This is a pretty basic FM / AM tuner from the late 1980s. At this point the radio tuner had been condensed into a few chips with minimal supporting components, though more than you got with the last of the big-brand hi-fi tuners in the ‘2000s. It supports long wave (522 – 1611kHz 9kHz steps, or 530 -620kHz 10kHz steps) and medium wave (155 – 353kHz with 10kHz steps and 2kHz shift to 153 – 351kHz) AM bands, and FM (87 to 1058 mHz). You can easily change the stepping and shift in both AM bands by holding their respective controls for four seconds. This is supposed to be used depending on the region you’re in, but I’ve found it to be useful in tuning pirate stations especially at night.
The tuner has a 24-channel preset memory with supercapacitor backup. While the tuner is on mains power the primary side of the transformer is always live, and the microcontroller always powered to maintain the memory. When power is lost, the capacitor is specified to retain the memory for a week or so, and often much longer. You can name preset stations and overwrite the memory as desired.
Elsewhere you get selective stereo / mono listening and automatic or manual tuning. I’ve found the automatic tuning to be unusually sensitive, picking up weaker stations with ease. The tuner will fallback to mono reception in FM if the signal is weak, but on a good strong station reception in stereo is clean and dynamic with low noise. Despite being a later model tuner it’s no slouch, and demonstrates how good analogue radio broadcasting really is – better than digital in my ways.
Mine was immaculate in the original box and even included the original AM loop antenna, which is good as it connects via a two-pin PCB connector on the back which would be difficult to substitute. Some Technics tuner models had screw-terminal antenna connections, while most of their stereo receivers and later tuners used the same plug-in antenna. It seems they couldn’t make their mind up. I didn’t get the original FM wire antenna, but it’s just a standard 75Ω coax connector. Power is via a figure of eight cable as was typical of Technics equipment of the time.
The only problem the tuner had was leaking capacitors in the power supply, evident as a nasty smell when the tuner had been on for a while. They were changed and full operation restored. The smell disappeared along with the transformer hum, though I still don’t choose to leave the tuner powered permanently.
The alignment appeared perfect so I didn’t touch it, nor any of the components in the tuner circuit as all tested fine. A full service manual is available, though being a digital front end with quartz lock the alignment is greatly simplified over an analogue tuner. Still if it ain’t broke, don’t fix it.

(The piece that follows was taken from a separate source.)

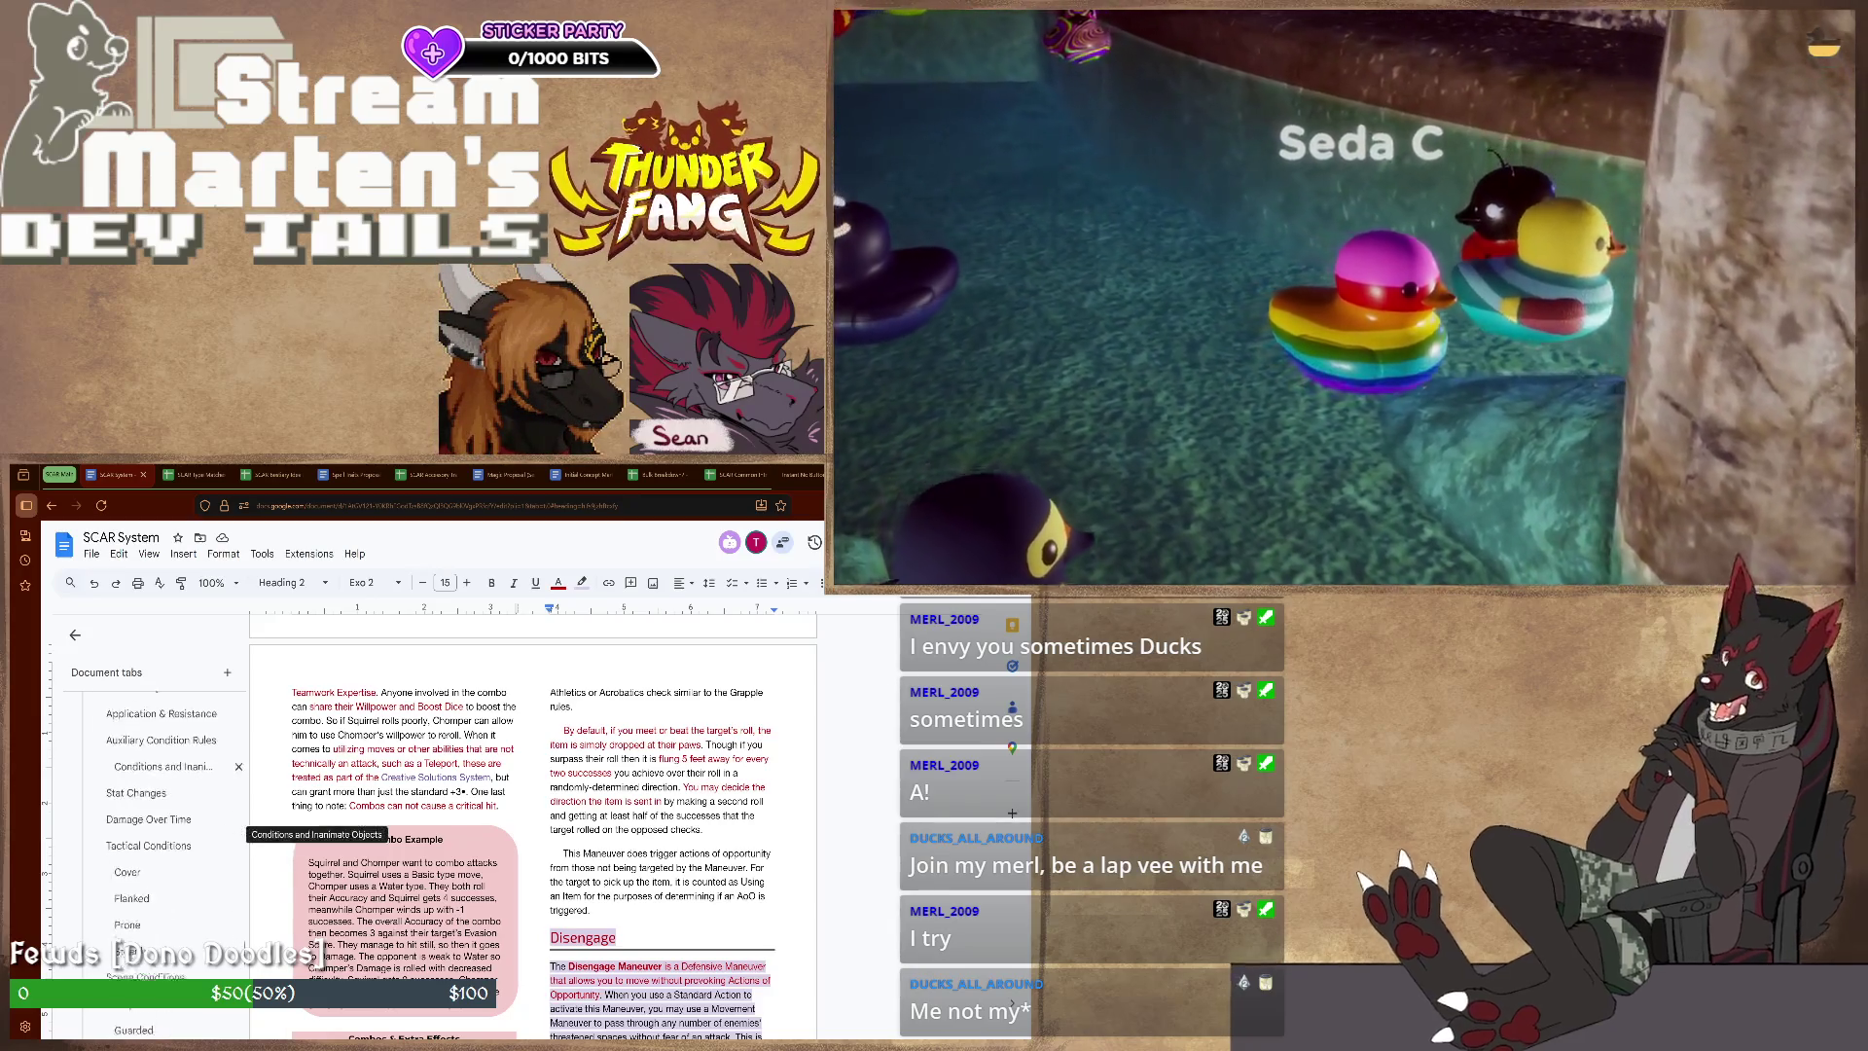
{"action": "scroll", "coordinate": [161, 861], "scroll_direction": "down", "scroll_amount": 5}
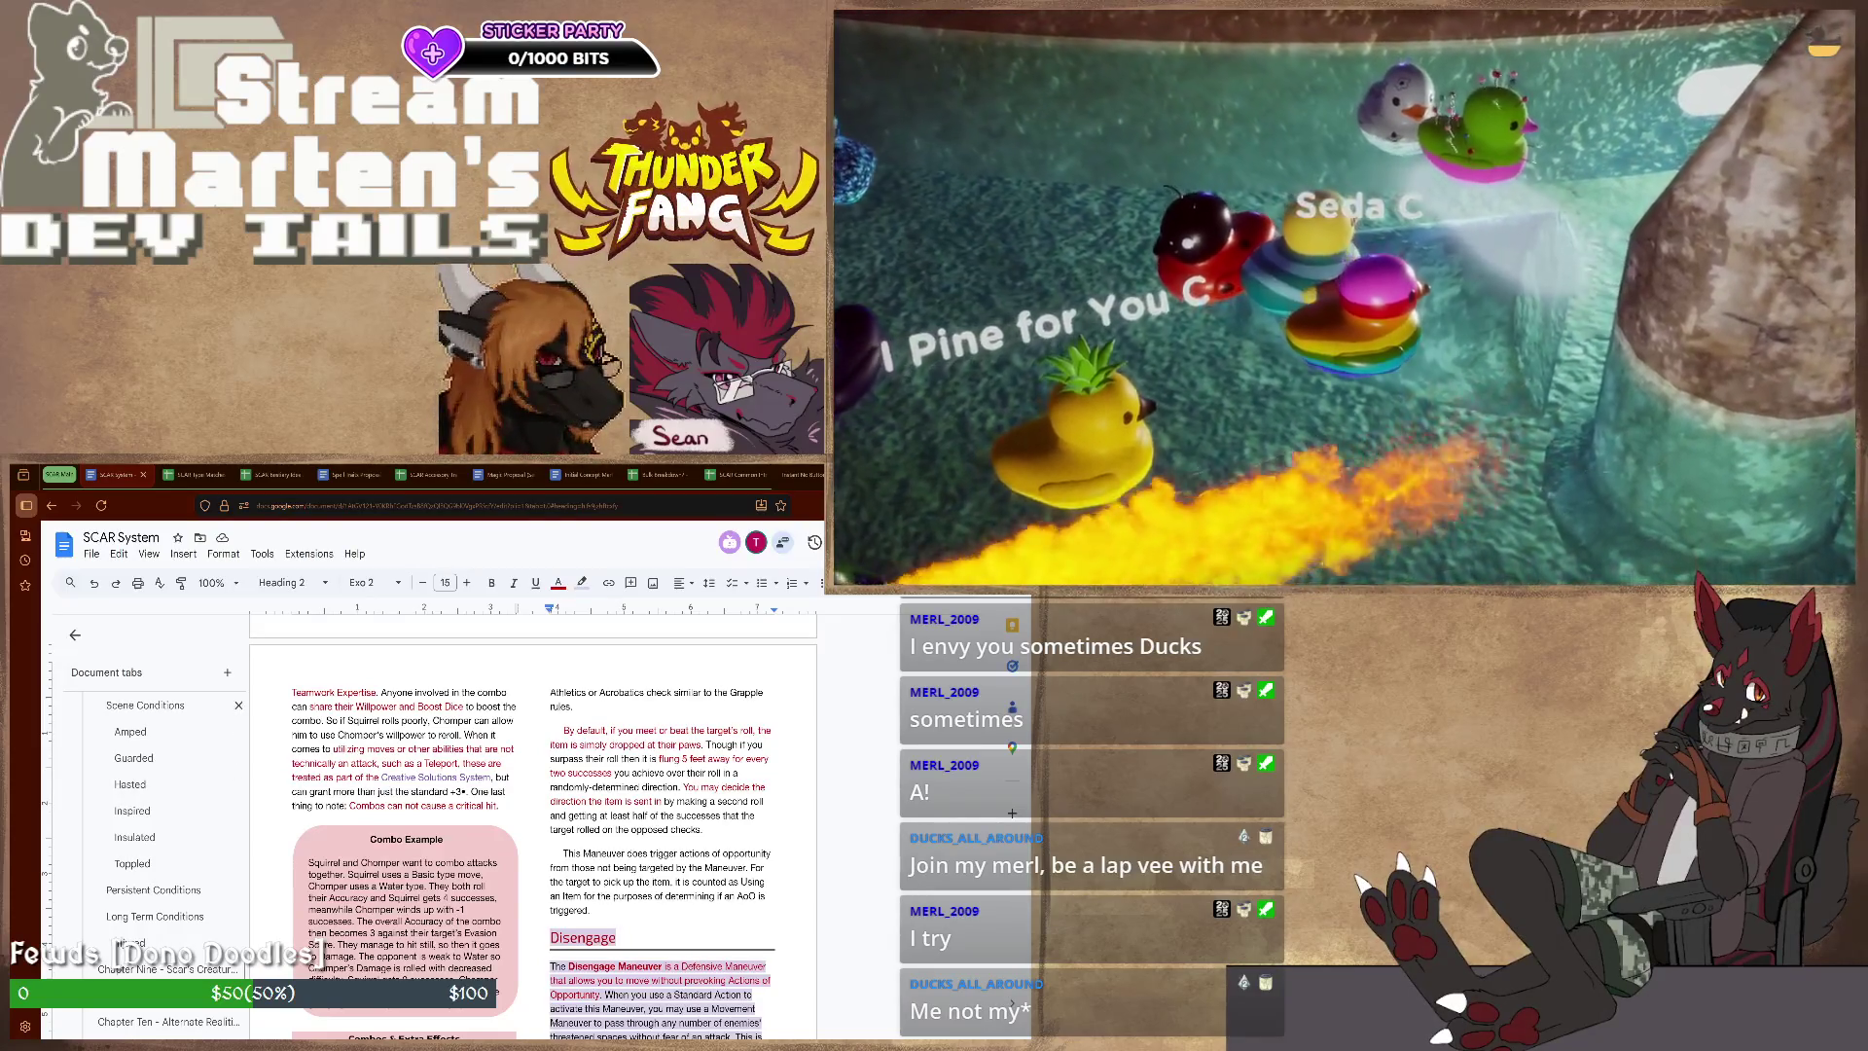
Step: Jump to the Scene Conditions section (Amped, Blind, Charmed) from the document outline
{"action": "left_click", "coordinate": [145, 706]}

Not much to say about this one, other than it is an excellent tuner that never seems to get a mention. Tuners in general are quite unpopular these days, and when they are brought up in conversation it tends to relate to the flagship models from the 1970s, arguably the golden age of analogue radio equipment. This humble late ‘80s tuner is a capable performer though, and a neat, discrete package that modestly hides its true colours. Guide price on the used market anywhere from free (or close to) to £20 for an immaculate example.